▶ _What the task asks_
Copy out, in full, each line below that contains the string "online".
━━ Data to use ━━
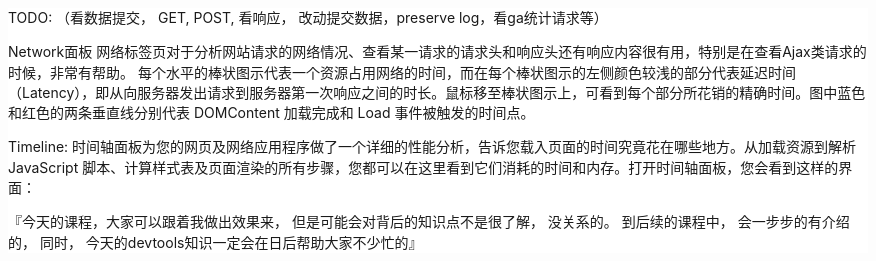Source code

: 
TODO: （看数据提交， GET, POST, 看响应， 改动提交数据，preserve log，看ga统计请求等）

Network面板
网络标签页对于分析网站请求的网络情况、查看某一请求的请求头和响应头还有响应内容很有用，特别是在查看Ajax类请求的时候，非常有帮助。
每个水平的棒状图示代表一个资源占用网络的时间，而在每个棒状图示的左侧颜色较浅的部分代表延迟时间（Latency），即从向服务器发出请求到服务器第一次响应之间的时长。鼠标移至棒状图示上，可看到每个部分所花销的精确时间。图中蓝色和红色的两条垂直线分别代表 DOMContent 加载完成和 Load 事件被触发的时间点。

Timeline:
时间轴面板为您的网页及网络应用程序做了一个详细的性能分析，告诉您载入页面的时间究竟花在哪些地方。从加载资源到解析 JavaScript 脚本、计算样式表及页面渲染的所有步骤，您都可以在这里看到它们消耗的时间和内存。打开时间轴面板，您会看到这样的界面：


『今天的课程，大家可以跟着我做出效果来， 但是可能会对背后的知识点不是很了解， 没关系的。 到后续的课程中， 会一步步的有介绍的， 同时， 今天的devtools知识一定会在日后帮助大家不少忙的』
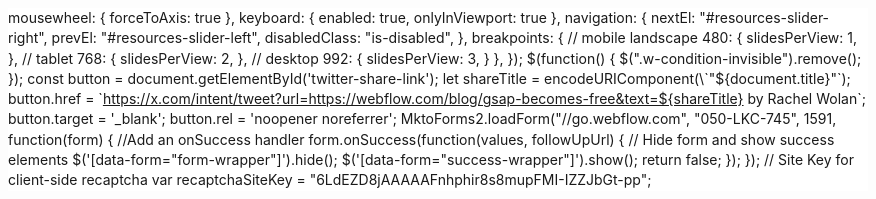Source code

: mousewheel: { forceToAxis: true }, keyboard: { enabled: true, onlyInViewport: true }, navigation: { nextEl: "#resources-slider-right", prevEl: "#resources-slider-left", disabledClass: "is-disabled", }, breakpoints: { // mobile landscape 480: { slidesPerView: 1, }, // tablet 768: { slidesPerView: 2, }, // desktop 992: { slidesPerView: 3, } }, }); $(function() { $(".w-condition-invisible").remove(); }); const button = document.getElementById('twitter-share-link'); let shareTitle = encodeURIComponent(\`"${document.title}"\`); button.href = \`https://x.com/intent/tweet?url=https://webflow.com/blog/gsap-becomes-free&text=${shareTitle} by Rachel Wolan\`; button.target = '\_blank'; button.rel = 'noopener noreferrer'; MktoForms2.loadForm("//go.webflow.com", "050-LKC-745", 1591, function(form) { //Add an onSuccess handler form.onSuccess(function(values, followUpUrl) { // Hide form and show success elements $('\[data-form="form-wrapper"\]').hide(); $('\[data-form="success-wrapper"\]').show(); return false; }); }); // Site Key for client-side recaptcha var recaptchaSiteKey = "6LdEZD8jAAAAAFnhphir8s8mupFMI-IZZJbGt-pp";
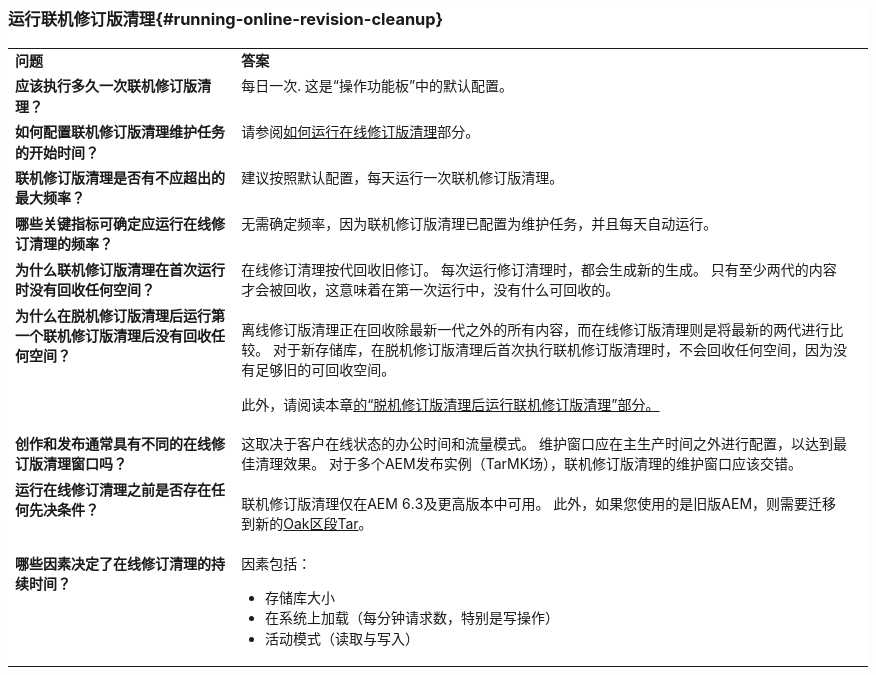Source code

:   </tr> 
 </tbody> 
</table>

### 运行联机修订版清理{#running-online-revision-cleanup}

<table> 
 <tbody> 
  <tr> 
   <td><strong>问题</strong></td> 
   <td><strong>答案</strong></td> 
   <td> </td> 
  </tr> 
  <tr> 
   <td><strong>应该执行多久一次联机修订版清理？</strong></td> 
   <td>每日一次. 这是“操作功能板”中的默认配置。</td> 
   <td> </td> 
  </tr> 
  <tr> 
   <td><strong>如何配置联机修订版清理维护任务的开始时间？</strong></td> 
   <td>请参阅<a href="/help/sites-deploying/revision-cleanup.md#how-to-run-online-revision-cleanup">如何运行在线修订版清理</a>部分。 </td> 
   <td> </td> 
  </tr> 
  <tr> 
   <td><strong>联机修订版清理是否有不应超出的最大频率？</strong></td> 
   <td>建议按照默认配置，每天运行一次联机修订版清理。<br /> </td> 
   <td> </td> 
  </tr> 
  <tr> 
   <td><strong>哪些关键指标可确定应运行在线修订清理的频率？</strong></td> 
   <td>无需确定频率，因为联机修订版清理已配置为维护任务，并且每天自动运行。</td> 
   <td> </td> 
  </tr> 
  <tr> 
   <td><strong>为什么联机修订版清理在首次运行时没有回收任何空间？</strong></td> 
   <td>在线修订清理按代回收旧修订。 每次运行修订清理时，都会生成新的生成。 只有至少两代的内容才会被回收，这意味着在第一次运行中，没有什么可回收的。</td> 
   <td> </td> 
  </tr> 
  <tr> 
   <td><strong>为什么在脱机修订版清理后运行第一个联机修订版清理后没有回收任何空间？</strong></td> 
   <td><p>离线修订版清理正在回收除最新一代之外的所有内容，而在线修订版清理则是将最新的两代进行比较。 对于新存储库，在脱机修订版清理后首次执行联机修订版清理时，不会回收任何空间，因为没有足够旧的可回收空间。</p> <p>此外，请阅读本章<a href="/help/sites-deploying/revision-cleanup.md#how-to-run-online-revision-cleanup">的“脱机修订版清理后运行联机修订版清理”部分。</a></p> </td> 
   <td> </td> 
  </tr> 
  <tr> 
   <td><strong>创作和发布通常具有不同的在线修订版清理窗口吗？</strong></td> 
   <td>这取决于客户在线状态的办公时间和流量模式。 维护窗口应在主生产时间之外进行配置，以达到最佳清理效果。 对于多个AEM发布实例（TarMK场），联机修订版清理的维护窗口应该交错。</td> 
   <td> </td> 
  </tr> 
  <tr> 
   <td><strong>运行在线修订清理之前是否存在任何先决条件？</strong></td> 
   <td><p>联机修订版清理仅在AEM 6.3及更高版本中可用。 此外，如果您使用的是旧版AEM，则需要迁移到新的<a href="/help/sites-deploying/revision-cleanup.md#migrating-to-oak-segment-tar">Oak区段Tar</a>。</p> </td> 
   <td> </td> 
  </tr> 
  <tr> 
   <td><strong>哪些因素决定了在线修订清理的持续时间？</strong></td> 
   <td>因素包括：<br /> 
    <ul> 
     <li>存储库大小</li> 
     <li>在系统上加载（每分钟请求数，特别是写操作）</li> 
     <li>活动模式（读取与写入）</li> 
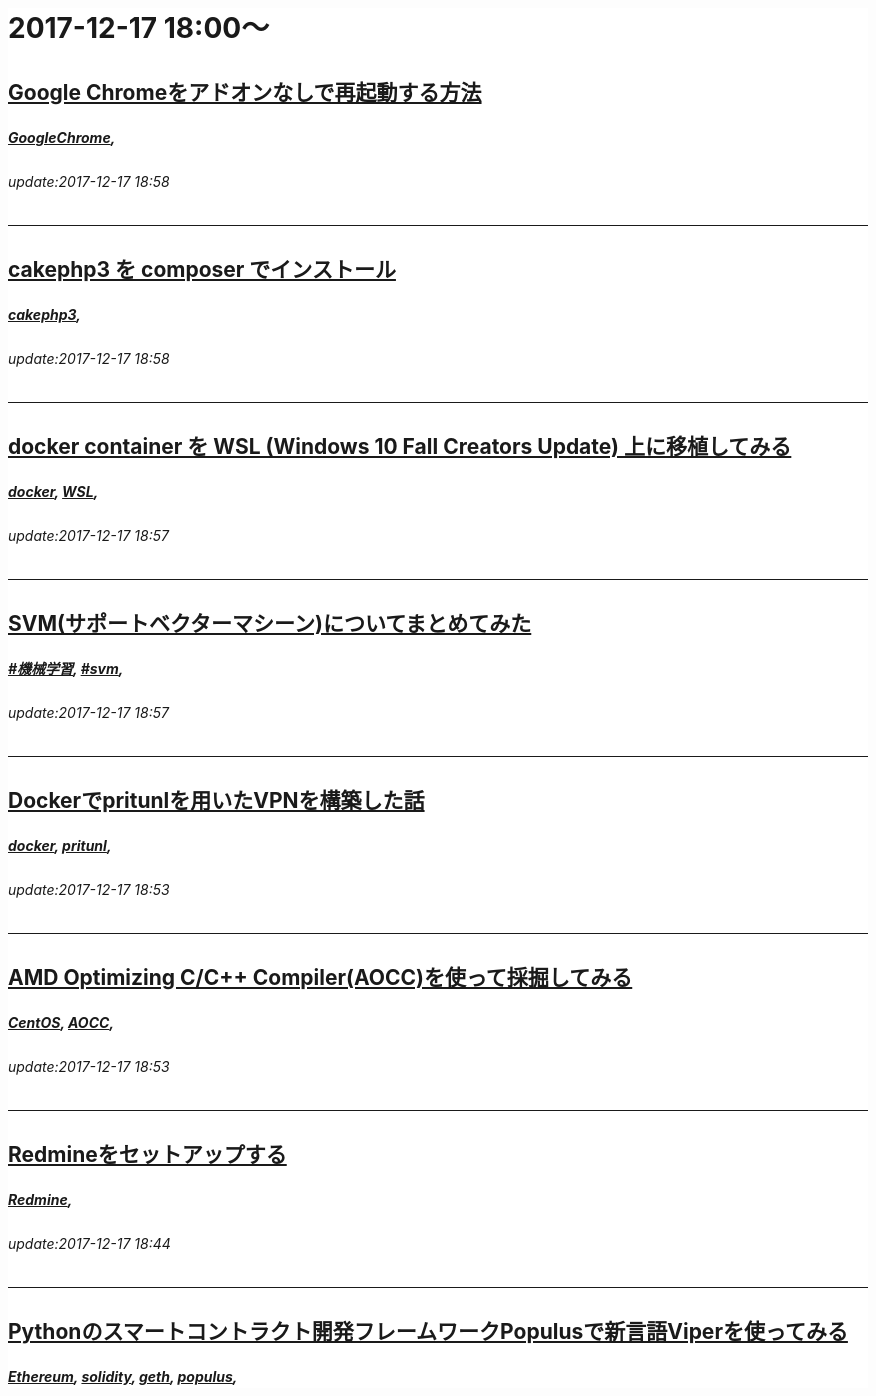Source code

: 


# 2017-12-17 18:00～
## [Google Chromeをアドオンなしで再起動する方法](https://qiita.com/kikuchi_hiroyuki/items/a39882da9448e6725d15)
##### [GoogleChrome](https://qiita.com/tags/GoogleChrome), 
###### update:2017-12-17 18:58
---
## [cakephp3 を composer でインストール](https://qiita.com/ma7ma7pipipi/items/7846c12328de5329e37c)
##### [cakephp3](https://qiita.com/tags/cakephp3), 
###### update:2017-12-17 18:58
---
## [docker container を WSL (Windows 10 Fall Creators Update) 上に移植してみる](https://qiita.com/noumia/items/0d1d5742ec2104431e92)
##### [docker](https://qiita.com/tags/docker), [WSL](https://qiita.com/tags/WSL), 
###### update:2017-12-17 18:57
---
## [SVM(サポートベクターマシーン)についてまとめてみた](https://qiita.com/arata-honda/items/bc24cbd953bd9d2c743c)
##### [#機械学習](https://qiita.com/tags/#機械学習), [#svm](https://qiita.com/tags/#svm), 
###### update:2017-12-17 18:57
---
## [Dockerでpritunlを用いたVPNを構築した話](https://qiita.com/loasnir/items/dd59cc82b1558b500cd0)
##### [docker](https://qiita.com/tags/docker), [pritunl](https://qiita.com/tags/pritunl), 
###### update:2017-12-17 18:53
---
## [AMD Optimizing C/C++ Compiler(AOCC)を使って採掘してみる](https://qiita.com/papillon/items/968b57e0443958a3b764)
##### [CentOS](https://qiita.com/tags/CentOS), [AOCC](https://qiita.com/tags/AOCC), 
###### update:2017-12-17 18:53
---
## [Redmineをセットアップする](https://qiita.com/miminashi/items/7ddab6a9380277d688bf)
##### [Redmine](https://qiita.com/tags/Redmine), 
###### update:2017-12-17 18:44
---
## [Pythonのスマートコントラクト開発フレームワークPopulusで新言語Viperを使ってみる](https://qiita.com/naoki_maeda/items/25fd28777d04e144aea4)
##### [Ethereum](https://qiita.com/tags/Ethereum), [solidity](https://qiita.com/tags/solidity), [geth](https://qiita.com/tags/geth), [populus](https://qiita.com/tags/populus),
━━━
▶ _Response to the task_
### 运行联机修订版清理{#running-online-revision-cleanup}
   <td>请参阅<a href="/help/sites-deploying/revision-cleanup.md#how-to-run-online-revision-cleanup">如何运行在线修订版清理</a>部分。 </td> 
   <td><p>离线修订版清理正在回收除最新一代之外的所有内容，而在线修订版清理则是将最新的两代进行比较。 对于新存储库，在脱机修订版清理后首次执行联机修订版清理时，不会回收任何空间，因为没有足够旧的可回收空间。</p> <p>此外，请阅读本章<a href="/help/sites-deploying/revision-cleanup.md#how-to-run-online-revision-cleanup">的“脱机修订版清理后运行联机修订版清理”部分。</a></p> </td> 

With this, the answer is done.